--- WHAT IS BEING ASKED ---
Resume the article on mental health support for seafarers after traumatic events, continuing right after its last sentence.

--- TEXT UNDER STUDY ---

_ _ _

MPHRP: Signposting for Mental Health Support

Maritime Activity Reports, Inc.

February 2, 2015

Front, L-R Yasmin and Chester from SeafarerHelp (ISWAN) & Dirk and Martin (Deutsche Seemannsmission). Back, L-R Hennie and Alexander from MPHRP, Gavin from March on Stress, and Roy and Chirag, also from MPHRP.

Front, L-R Yasmin and Chester from SeafarerHelp (ISWAN) & Dirk and Martin (Deutsche Seemannsmission). Back, L-R Hennie and Alexander from MPHRP, Gavin from March on Stress, and Roy and Chirag, also from MPHRP.

It is only after some time following traumatic events that mental health complications may surface. Assessment immediately after such events would most probably show signs of the common and perfectly normal after effects of extraordinary life events.

While research is scant, all indications are that seafarers respond to trauma as we all do. We are usually quite resilient. We recover over time. Only very few of us experience ongoing symptoms and need some form of mental health care. And even then, we are assured by mental health professionals, post trauma stress is treatable.

As persistent symptoms are key, the need for intervention would show itself only after four weeks, at the earliest.

_ _ _

--- INFORMATION SHOWN ---

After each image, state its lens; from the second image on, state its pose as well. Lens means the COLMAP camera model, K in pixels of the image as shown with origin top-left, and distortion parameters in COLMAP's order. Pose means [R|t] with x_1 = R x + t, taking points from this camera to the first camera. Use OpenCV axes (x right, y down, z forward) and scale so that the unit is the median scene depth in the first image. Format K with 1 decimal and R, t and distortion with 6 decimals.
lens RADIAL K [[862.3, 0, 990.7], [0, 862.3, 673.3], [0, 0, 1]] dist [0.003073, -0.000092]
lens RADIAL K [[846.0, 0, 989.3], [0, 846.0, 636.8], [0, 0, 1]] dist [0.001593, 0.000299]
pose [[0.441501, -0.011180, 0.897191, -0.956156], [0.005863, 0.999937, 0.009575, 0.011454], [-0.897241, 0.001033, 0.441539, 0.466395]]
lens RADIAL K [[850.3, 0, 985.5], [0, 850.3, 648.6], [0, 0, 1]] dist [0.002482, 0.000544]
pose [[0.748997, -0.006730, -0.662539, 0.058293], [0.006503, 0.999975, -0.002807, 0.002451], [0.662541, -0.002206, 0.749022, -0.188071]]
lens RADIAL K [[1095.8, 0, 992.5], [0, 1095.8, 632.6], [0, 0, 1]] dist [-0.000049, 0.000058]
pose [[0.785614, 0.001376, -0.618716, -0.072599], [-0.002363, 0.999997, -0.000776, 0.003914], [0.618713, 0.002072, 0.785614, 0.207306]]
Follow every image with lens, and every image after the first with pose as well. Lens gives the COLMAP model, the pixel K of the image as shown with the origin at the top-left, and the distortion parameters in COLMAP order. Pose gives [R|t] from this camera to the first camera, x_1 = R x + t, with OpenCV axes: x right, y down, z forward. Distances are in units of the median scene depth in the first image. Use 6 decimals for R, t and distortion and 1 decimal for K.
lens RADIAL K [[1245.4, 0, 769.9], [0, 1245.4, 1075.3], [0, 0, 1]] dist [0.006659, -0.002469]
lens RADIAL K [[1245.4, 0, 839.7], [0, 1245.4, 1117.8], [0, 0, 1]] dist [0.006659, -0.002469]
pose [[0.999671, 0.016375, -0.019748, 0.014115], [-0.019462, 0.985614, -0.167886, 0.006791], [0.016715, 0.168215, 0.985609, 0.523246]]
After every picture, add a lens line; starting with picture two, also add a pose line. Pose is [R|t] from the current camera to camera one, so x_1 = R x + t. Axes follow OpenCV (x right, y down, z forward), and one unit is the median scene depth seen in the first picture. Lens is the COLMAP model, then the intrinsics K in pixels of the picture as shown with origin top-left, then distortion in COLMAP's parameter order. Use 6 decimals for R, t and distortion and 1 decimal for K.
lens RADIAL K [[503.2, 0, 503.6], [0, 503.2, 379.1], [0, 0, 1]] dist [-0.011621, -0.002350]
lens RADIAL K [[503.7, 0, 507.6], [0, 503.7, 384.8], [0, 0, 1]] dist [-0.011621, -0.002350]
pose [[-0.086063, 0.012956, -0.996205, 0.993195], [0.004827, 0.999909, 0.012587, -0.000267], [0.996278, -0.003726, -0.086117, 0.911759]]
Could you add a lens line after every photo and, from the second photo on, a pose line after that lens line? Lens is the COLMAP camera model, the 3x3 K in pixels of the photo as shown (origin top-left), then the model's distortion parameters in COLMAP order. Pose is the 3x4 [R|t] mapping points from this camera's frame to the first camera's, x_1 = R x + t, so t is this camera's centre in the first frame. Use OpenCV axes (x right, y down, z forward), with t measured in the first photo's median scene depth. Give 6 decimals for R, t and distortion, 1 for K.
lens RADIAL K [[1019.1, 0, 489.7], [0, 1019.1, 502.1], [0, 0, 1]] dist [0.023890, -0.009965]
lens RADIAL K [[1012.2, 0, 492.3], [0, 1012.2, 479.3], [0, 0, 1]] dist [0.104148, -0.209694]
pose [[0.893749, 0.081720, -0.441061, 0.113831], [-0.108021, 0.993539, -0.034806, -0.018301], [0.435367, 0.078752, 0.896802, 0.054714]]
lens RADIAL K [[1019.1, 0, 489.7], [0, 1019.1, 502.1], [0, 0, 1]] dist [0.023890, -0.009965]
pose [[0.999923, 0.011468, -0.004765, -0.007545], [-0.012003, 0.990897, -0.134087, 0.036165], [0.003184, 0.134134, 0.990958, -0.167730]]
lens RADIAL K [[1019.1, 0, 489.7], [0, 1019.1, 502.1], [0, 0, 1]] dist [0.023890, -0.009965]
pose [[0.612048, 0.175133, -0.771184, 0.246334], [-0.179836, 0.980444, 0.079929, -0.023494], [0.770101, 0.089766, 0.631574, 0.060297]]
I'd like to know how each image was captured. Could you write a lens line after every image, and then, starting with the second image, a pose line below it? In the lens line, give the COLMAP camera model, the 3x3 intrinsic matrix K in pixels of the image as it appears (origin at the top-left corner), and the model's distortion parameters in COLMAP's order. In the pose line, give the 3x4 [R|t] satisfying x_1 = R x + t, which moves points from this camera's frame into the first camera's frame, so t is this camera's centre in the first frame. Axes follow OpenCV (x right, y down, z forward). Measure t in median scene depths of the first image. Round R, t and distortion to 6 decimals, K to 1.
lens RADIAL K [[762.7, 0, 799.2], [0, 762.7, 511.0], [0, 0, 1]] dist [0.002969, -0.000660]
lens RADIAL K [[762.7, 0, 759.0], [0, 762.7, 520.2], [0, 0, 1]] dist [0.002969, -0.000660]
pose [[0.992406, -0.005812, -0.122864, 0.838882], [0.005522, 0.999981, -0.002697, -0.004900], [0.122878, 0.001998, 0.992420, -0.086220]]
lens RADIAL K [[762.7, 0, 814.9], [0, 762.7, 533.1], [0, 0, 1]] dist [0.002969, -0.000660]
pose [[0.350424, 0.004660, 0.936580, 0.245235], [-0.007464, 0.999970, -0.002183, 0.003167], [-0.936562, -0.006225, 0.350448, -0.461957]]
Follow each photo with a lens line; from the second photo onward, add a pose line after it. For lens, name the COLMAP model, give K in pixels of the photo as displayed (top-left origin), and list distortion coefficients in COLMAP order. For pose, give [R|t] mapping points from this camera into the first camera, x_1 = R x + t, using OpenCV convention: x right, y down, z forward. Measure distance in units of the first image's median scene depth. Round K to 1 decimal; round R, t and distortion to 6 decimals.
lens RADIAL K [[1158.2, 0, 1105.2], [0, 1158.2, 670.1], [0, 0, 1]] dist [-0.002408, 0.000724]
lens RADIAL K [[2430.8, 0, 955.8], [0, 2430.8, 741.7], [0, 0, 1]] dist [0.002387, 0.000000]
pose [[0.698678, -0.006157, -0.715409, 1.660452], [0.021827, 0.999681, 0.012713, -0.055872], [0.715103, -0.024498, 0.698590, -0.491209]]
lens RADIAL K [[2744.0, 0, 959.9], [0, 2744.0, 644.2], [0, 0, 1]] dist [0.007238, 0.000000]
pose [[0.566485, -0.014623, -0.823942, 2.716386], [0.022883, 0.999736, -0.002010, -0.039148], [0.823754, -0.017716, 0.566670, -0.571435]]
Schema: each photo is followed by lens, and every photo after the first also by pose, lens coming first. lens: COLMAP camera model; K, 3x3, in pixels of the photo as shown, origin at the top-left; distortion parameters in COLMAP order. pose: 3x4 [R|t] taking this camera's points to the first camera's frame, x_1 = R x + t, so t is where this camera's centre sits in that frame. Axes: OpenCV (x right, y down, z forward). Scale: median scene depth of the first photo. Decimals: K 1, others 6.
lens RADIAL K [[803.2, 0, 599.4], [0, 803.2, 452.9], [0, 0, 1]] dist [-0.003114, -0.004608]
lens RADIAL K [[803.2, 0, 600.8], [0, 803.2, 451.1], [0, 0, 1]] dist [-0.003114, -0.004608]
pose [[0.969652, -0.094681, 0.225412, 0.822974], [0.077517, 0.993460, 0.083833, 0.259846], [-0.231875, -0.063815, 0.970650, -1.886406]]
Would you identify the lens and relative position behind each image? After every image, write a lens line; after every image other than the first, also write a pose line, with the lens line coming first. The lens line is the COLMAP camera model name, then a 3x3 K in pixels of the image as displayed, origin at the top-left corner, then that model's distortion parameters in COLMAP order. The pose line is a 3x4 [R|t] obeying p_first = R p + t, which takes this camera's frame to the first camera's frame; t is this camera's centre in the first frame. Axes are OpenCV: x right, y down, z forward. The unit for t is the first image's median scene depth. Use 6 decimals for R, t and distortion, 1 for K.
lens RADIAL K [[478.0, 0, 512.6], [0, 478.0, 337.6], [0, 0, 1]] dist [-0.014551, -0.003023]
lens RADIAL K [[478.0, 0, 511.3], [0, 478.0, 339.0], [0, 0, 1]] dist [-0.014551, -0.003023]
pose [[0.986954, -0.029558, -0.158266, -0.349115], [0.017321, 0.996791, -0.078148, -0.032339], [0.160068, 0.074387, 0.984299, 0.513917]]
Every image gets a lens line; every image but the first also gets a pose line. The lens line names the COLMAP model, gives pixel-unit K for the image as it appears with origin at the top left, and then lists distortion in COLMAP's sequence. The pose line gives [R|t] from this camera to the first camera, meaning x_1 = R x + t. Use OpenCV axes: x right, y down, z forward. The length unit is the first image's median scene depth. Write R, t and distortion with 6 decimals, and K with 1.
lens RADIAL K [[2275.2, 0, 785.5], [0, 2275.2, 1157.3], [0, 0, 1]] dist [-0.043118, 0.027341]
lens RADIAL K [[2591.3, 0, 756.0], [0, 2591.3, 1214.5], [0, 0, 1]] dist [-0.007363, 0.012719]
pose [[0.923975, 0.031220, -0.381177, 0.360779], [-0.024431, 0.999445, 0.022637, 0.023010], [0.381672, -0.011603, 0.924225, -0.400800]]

_ _ _

--- EXERCISE ANSWER ---
The Maritime Piracy Humanitarian Response Programme offers ongoing support to piracy survivors. MPHRP is therefore well placed to identify the risk and the need for mental health interventions.

To alert MPHRP personnel of possible mental health complications after piracy, our consultants attended a Trauma Risk Management course presented by March on Stress. The course helps to signpost the possible risk of mental health symptoms that seafarers might experience after piracy, by measuring, over time, the prevalence of those symptoms. Awareness of symptoms that do not abate over 28 days, enables us to refer seafarers to our network of mental health professionals.

The course was aimed at MPHRP personnel and our Welfare Responder network. In attendance were Yasmin and Chester from SeafarerHelp (ISWAN) who receive calls from seafarers and families who want assistance, Dirk and Martin (Deutsche Seemannsmission) who are part of the global network of port chaplains (ICMA), and Hennie and Alexander from MPHRP, Gavin from March on Stress, and Roy and Chirag, also from MPHRP.

The group were unanimous: the course, they said, was invaluable for referring seafarers to the help they deserve in overcoming the trauma of piracy.